__WHAT TO DO__
(1) Answer these questions using the passage on tooth stains:
(a) Which organisms have been suggested as responsible for orange stain?
(b) On what part of the teeth does green stain usually occur?
(c) What range of colors does minocycline discoloration take?
(2) Please extend the passage on tooth stains, writing what follows its last sentence.

__EXERCISE PASSAGE__
Green stain is a green-yellow stain, sometimes of considerable thickness. It is most often associated with children. The stain is considered to be stained remnants of the enamel cuticle, but this theory has not been substantiated. The discoloration has been attributed to fluorescent bacteria and fungi, such as Penicillium and Aspergillus.27 Green stain usually occurs on the gingival half of the facial surfaces of anterior teeth. It is associated with poor oral hygiene.28
Orange stain is less common than green or brown stain. It may occur on both the facial and lingual surfaces of anterior teeth. Orange stain is often associated with poor oral hygiene and is observed to form on loosely attached debris. Serratia marcescens and Flavobacterium lutescens have been suggested as the responsible chromogenic organisms.29
The excessive ingestion of fluoride from sources such as toothpaste, fluoride supplements, and water can cause hypomineralization of enamel during development, known as fluorosis. Although the enamel remains decay-resistant, the aesthetic appearance is discolored and mottled. In its mildest form, fluorosis can appear as white flecks primarily on the cusp tips and facial surfaces of permanent dentition. The more severe forms of fluorosis, which result from source fluoride of a higher dosage or longer duration of exposure, may appear as white opaque areas or darkly stained and pitted enamel.30
Tetracycline can also cause tooth discoloration when used during tooth development. The appearance may range from yellow to gray-brown in color in teeth simultaneously developing during tetracycline exposure. This staining is extrinsic in the dentin so it cannot be removed. The discoloration takes on a banded appearance in the section of the tooth developing at the time of exposure, as seen in Figure 8-11.31
In addition to drug-related intrinsic stains, tooth discoloration may occur as a result of metabolic disorders (e.g., hypothyroidism), inherited disorders (e.g., amelogenesis imperfecta, dentinogenesis imperfecta), systemic disorders (e.g., cystic fibrosis), or environmental factors (e.g., trauma).32
Minocycline, a commonly used medication with a broad range of clinical indications (e.g., acne, rosacea, rheumatoid arthritis, periodontal disease), has been shown to cause intrinsic dental and oral tissue discoloration, as seen in Figure 8-12. The onset of discoloration can occur within 1 month or many years after initiation of treatment.31 The discoloration ranges in color from green-gray to blue-gray.

__EXTRACTED DATA__

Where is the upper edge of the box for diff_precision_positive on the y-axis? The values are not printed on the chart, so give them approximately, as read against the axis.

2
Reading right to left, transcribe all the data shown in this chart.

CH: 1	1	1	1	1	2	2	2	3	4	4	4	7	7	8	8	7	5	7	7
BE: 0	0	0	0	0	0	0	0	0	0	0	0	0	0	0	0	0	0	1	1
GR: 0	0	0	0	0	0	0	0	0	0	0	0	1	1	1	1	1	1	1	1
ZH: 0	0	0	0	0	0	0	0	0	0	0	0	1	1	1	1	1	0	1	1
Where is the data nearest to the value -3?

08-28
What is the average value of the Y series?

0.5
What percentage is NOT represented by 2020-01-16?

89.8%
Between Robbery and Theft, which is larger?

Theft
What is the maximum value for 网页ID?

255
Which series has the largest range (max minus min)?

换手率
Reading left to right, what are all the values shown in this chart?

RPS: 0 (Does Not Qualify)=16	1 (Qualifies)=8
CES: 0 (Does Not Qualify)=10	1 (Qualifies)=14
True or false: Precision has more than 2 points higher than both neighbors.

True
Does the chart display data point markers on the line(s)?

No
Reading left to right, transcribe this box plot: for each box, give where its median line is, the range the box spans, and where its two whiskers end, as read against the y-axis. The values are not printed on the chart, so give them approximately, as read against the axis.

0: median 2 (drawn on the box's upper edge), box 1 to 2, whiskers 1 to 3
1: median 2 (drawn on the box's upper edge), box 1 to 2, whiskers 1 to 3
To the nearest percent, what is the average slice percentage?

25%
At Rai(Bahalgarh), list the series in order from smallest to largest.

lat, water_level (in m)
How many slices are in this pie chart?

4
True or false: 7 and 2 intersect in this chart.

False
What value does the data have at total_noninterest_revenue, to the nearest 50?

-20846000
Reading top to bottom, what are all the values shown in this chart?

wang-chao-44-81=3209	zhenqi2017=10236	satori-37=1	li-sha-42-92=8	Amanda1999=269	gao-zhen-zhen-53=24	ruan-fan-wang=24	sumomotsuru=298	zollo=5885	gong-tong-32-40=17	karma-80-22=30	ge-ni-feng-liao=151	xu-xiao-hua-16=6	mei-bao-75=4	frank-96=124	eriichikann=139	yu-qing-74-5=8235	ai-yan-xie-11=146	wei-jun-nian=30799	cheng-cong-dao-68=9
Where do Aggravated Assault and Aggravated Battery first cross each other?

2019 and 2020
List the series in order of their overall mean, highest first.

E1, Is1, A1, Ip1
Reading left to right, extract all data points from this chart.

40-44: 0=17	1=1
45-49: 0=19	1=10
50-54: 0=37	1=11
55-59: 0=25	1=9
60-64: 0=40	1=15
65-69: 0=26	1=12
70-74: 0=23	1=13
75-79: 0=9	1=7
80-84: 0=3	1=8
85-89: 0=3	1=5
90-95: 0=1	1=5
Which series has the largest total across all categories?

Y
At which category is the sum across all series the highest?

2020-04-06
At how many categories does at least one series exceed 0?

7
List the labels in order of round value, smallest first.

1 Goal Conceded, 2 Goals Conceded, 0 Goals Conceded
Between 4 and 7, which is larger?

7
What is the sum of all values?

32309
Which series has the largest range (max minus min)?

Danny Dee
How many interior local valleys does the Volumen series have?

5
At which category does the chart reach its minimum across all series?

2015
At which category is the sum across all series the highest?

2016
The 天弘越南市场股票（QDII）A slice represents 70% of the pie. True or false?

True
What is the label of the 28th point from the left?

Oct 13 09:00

__ANSWERS TO THE PROBLEMS__
(1)
(a) Serratia marcescens and Flavobacterium lutescens.
(b) The gingival half of the facial surfaces of anterior teeth.
(c) From green-gray to blue-gray.

(2)
Periodontal assessment includes a clinical evaluation of the periodontium, looking for signs of inflammation and damage to periodontal tissues. The clinical detection of inflammatory lesions and damage to periodontal tissues is essential for diagnosis, treatment planning, and monitoring therapeutic effectiveness.34 The clinical assessments include the following:
The assessment should follow an established sequence to ensure that it is comprehensive and complete. The diagnoses for periodontal diseases and conditions are defined by the American Academy of Periodontology’s Classification System for Periodontal Diseases and Conditions in Box 8-2.36 These are defined in detail in Chapters 6 and 7.